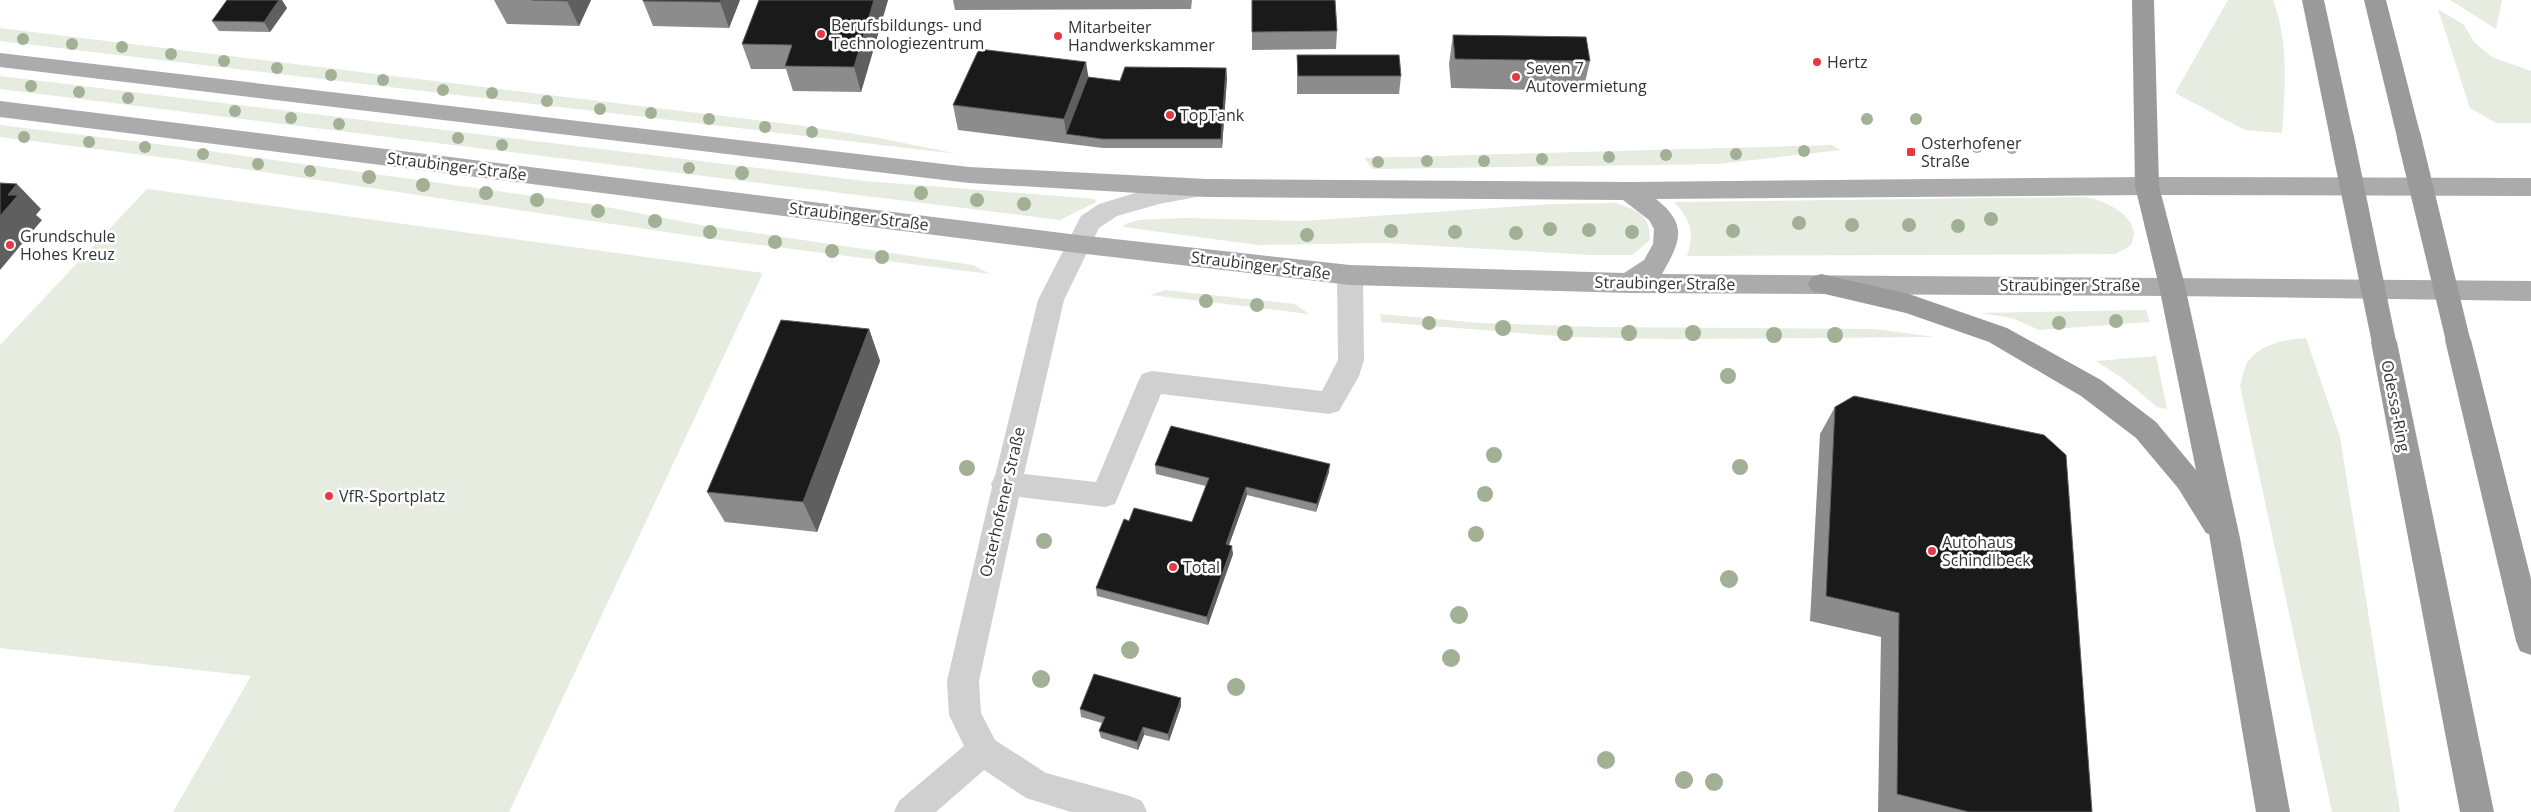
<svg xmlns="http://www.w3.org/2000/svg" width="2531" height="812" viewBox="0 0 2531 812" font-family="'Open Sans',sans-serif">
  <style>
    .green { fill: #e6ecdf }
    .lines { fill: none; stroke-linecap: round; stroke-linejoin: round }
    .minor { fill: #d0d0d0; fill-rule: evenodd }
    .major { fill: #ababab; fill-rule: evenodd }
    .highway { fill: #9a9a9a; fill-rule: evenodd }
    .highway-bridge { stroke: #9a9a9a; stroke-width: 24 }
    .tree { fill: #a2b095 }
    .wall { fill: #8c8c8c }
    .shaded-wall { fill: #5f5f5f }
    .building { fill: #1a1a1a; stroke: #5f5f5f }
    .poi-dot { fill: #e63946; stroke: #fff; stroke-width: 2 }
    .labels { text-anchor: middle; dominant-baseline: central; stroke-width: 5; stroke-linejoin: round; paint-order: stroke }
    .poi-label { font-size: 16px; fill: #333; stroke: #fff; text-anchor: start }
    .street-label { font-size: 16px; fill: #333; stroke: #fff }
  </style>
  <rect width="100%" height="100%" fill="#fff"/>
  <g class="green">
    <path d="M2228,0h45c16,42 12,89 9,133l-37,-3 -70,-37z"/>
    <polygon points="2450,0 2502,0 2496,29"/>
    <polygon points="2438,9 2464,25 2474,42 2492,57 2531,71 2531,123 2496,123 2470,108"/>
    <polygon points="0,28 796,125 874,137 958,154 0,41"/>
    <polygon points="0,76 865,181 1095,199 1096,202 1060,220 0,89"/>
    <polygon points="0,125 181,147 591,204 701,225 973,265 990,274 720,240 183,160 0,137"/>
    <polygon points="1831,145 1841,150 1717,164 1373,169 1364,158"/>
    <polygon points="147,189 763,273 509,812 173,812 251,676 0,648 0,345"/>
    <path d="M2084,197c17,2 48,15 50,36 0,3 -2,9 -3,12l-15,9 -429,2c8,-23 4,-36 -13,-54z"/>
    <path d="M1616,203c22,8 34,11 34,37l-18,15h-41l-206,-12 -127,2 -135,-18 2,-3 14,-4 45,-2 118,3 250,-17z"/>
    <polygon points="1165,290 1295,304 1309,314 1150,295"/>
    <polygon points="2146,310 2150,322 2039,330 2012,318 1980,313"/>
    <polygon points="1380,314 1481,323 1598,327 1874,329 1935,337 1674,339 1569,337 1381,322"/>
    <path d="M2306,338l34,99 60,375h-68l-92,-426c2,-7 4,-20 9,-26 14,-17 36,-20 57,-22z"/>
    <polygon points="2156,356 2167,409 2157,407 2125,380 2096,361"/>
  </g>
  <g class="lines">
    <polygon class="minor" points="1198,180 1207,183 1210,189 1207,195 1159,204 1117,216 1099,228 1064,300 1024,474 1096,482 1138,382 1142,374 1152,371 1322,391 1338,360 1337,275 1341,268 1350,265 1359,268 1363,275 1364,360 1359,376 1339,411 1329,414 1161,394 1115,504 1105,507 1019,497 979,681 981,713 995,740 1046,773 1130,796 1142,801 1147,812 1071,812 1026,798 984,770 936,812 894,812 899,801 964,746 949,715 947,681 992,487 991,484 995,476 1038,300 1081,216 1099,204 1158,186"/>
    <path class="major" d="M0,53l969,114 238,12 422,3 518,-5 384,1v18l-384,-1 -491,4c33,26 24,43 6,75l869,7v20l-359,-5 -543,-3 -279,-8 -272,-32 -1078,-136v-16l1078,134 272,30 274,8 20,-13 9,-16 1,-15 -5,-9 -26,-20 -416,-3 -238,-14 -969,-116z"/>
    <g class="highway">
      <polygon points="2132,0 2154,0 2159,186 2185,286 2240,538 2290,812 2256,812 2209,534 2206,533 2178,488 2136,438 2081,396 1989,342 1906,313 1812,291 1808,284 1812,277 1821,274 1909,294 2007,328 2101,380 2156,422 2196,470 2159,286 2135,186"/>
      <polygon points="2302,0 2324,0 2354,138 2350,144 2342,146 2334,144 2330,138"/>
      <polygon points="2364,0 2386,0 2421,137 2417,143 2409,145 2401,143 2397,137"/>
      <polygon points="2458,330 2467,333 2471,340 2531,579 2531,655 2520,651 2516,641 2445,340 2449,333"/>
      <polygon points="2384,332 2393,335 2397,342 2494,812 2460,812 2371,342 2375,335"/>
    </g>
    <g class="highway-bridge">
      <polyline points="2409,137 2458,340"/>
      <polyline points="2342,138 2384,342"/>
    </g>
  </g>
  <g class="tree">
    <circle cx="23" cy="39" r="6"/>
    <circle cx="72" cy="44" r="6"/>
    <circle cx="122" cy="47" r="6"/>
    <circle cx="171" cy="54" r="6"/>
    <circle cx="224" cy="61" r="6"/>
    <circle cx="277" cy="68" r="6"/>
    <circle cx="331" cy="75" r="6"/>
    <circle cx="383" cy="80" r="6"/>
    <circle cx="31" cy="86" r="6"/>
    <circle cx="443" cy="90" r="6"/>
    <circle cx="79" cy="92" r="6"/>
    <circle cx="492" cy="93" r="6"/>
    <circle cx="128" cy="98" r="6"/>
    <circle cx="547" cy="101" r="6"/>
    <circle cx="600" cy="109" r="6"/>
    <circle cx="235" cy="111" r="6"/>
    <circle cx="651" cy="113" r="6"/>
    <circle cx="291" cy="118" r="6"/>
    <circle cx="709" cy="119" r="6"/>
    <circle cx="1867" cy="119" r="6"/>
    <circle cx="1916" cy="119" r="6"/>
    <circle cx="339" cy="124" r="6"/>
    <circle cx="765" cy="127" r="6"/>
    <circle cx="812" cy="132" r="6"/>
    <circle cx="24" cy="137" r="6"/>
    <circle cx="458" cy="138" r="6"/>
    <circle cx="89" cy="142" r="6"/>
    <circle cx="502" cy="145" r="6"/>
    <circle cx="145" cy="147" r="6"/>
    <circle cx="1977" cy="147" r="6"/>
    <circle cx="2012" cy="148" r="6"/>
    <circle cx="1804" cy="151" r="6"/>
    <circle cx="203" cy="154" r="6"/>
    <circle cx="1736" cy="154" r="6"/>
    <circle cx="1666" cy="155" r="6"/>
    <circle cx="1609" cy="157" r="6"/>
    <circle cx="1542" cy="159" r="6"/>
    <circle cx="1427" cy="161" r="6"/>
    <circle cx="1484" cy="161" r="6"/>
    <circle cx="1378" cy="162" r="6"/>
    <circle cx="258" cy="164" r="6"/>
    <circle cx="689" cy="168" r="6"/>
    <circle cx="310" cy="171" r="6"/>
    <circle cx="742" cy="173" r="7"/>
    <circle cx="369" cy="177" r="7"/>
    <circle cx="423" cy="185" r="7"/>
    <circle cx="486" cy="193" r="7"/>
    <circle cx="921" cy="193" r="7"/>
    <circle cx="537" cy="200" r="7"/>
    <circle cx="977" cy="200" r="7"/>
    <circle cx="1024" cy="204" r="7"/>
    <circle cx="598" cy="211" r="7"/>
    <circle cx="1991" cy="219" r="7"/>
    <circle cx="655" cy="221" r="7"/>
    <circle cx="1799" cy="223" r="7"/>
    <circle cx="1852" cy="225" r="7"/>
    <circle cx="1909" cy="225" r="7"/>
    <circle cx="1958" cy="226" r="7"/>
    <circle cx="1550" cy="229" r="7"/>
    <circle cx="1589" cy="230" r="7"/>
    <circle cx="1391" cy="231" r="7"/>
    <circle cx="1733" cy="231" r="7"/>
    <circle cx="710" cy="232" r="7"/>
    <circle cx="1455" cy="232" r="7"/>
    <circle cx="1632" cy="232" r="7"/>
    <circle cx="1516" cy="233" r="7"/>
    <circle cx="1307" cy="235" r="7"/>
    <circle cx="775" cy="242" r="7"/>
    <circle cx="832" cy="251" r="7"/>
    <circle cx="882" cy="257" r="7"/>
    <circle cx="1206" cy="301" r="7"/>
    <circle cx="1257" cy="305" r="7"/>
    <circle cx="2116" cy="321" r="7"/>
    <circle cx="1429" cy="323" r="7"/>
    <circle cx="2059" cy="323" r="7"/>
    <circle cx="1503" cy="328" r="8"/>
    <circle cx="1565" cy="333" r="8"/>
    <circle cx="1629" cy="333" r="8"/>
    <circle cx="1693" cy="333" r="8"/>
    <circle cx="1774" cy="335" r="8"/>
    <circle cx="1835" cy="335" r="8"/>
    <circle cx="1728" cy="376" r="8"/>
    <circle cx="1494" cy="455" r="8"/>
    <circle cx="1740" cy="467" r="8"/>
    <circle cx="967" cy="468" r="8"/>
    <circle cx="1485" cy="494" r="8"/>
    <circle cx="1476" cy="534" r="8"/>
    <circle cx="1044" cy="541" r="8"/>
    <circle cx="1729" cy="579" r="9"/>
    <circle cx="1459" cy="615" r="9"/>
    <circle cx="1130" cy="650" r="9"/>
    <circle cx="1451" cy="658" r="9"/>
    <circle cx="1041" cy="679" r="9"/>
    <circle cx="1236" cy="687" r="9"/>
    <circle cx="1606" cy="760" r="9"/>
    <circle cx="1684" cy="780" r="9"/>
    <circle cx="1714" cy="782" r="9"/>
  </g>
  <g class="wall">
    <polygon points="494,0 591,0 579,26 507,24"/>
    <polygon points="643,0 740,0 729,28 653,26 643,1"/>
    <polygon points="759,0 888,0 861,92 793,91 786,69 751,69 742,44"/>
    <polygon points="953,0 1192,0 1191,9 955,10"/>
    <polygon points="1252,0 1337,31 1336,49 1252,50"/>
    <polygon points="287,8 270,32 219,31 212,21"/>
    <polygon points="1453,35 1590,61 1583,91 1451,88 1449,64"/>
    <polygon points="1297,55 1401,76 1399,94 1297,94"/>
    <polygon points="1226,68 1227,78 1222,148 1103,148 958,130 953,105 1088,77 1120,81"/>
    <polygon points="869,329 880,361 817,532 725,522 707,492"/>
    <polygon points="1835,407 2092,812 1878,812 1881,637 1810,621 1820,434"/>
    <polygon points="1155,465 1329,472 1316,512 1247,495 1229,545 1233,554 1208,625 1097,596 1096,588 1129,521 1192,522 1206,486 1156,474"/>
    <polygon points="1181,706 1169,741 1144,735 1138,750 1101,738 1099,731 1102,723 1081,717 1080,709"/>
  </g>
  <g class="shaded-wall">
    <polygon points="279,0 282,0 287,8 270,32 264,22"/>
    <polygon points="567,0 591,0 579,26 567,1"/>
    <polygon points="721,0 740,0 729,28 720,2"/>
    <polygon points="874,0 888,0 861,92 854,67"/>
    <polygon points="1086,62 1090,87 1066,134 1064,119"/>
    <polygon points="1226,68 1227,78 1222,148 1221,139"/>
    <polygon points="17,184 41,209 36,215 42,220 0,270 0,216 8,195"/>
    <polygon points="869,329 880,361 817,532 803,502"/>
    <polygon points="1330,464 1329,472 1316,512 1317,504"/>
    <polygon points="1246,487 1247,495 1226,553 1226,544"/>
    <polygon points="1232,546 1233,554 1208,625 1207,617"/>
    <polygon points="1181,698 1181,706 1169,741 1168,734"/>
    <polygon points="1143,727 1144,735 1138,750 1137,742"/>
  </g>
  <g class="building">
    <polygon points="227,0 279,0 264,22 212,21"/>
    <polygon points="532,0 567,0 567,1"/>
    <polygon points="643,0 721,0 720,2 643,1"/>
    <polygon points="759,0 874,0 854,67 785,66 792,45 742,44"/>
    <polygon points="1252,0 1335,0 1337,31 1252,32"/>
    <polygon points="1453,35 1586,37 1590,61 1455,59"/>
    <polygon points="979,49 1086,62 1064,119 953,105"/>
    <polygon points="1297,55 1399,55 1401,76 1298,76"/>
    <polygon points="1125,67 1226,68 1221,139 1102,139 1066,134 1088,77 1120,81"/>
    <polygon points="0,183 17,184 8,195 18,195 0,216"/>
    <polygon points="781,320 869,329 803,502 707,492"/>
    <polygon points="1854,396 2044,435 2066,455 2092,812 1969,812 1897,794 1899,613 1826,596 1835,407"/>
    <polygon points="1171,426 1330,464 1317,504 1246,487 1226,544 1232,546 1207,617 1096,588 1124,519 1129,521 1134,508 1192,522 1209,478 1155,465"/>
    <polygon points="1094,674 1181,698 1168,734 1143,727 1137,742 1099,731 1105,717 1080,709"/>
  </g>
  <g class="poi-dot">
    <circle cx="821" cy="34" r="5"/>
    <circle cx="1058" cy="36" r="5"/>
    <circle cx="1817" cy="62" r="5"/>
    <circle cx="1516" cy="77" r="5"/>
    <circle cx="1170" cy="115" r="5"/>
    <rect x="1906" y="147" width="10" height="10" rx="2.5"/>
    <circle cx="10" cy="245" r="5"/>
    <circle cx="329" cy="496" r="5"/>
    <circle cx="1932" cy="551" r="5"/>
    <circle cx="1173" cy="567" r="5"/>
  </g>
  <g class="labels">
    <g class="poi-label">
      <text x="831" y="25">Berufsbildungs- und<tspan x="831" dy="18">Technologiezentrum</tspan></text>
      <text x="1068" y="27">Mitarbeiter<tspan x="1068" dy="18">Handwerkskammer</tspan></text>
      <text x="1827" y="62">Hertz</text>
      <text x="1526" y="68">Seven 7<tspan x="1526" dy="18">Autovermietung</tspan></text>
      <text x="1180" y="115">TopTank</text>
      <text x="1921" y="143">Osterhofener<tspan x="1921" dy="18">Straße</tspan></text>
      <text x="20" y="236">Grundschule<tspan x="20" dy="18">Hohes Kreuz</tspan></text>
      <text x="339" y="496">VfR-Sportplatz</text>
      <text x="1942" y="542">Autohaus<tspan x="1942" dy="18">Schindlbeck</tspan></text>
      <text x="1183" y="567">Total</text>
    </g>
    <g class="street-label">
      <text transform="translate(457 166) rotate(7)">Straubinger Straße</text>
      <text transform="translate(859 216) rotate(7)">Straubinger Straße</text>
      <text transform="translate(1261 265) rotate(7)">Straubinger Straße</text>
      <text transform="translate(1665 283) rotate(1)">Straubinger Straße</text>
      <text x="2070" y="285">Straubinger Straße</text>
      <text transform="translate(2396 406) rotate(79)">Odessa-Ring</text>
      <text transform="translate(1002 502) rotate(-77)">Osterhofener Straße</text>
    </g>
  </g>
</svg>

------------------------------------------------------------------------

- PROBLEM:
For each line in the records that holds "linejoin", show that line as it stands.

- RESPONSE TO THE EXERCISE:
    .lines { fill: none; stroke-linecap: round; stroke-linejoin: round }
    .labels { text-anchor: middle; dominant-baseline: central; stroke-width: 5; stroke-linejoin: round; paint-order: stroke }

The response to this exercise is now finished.